In some cases, he found that accurate information could be produced about a person known to a sitter who was originally thought to be dead, but later turned out to be alive. In one experiment, a sitter concentrated on a fictitious personality prior to a sitting, and then found that the medium would produce communications from that fictitious personality. This proved that these people were acting as psychics, and not mediums. They had powerful paranormal gifts, but were NOT necessarily in contact with the dead.
This, however, was not true for all people who claimed mediumship. Many appeared to be genuine mediums who consistently produced information that could not be debunked. Over years of this sort of observation, Myers eventually concluded that a spiritual world does, in fact, exist, that the human spirit continues to exist after death, and that spirits can communicate with the living using human psi facilities.
Myers wrote extensively during his life. The most famous of his written works was the very long Phantasms of the living, which contained approximately 700 anecdotes about the psychic experiences of ordinary people. His most important book written while he was alive was Human Personality and its Survival of Bodily Death. He is also remembered today as one of the spirit authors of the Cross Correspondences (explained in depth in chapter 23).
After his death in 1901, his spirit began the posthumous dictation of two books to a famous medium (never debunked) named Geraldine Cummins who channeled spirits through automatic writing. The first, and most famous was The Road to Immortality, written in 1932, thirty -one years after Myer’s death.
Geraldine Cummins was a famous medium known for her integrity and the accuracy of her psychic insights. She lived and worked in the early twentieth century. Both Myers and his channel, Geraldine Cummins have a history of integrity and were honest searchers for spiritual truth during their lifetimes. Cummins never knew Myers during his lifetime, and The Road to Immortality was written through her hand 31 years after Myers’ death. Even though Cummins knew next to nothing about Myers, her channeled prose accurately reflected his personality, and was authenticated by people who knew him personally including the famous physicist Sir Oliver Lodge who was a close personal friend of Myers. Lodge and others vouched for the accuracy of style and the similarities of personality demonstrated by the channeled commentator to that of Myers himself.
In The Road to Immortality, Myers names seven planes of the spiritual world, and for completeness, I will also name them here.
(1) The Plane of Matter.
(2) Hades or the Intermediate State.
(3) The Plane of illusions.
(4) The Plane of color.
(5) The Plane of Flame.
(6) The Plane of Light.
(7) Out Yonder, Timelessness.
In The Road to Immortality, Myers discusses the various spiritual planes that he experienced or learned about after his death.
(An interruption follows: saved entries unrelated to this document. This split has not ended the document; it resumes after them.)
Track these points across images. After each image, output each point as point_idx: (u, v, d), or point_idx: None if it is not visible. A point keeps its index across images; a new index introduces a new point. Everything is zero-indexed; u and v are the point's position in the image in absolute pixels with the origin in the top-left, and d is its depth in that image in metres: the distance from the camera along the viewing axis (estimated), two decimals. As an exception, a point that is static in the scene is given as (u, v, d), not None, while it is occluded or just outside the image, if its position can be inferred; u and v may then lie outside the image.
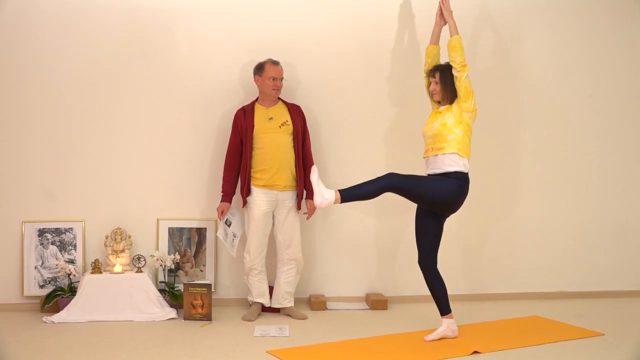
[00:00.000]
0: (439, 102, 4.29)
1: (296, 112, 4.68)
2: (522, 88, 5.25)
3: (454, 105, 4.15)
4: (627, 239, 5.42)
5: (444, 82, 4.19)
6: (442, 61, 4.36)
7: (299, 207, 4.68)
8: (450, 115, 4.12)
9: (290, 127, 4.62)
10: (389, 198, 4.13)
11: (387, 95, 5.08)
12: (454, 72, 4.14)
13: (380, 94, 5.07)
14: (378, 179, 4.03)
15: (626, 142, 5.41)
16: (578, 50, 5.30)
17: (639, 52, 5.38)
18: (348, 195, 4.00)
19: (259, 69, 4.62)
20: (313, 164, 4.65)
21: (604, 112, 5.37)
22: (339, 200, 3.96)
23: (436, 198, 4.08)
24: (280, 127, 4.59)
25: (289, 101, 4.77)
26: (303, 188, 4.66)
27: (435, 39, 4.45)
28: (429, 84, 4.31)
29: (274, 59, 4.63)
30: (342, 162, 5.05)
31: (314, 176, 3.97)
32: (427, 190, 4.07)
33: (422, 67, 4.49)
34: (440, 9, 4.43)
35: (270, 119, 4.61)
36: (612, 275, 5.38)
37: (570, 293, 5.32)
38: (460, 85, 4.11)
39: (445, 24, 4.40)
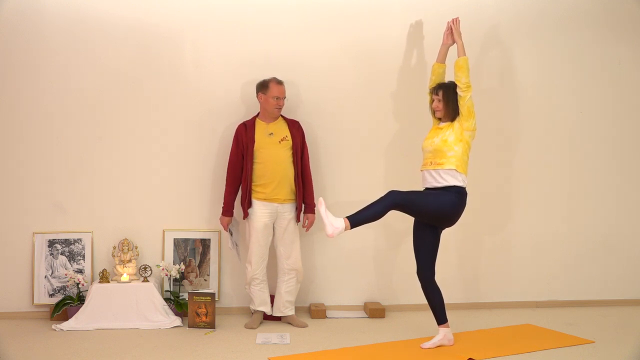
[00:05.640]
0: (440, 119, 4.30)
1: (295, 128, 4.70)
2: (516, 106, 5.28)
3: (455, 122, 4.17)
4: (614, 250, 5.47)
5: (446, 100, 4.20)
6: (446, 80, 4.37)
7: (298, 219, 4.72)
8: (451, 133, 4.15)
9: (290, 142, 4.64)
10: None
11: (388, 113, 5.11)
12: (458, 91, 4.16)
13: (380, 110, 5.10)
14: (381, 199, 4.02)
15: (613, 158, 5.46)
16: (569, 69, 5.35)
17: (625, 71, 5.44)
18: (356, 220, 3.96)
19: (264, 86, 4.62)
20: (311, 178, 4.73)
21: (592, 130, 5.42)
22: (349, 227, 3.92)
23: (437, 211, 4.09)
24: (280, 142, 4.61)
25: (289, 117, 4.81)
26: (302, 201, 4.69)
27: (442, 58, 4.45)
28: (432, 100, 4.32)
29: (279, 78, 4.64)
30: (342, 178, 5.08)
31: (322, 207, 3.92)
32: (428, 204, 4.08)
33: (421, 86, 4.47)
34: (450, 29, 4.42)
35: (270, 134, 4.63)
36: (600, 284, 5.44)
37: (561, 302, 5.37)
38: (463, 104, 4.13)
39: (453, 43, 4.40)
The first plane is the material universe including the earth and everything on it.
He called the second plane “Hades”, but in spite of its connotations, he does NOT equate Hades to Hell. “Hades”, as Myers uses the term translates into what we call the “earth plane” or the “plane of earthbound spirits”. This plane is of immense importance to those of us still living on this earth, and it will be discussed in much more detail in the next chapter.
The third plane is what Myers called the “plane of illusion.” The plane of illusion contains, in the words of Emanuel Swedenborg, “many heavens” and “many hells.” Each heaven or Hell is populated with spirits who produce their own environment through the resources of their own imaginations. That’s why they are called the planes of illusion.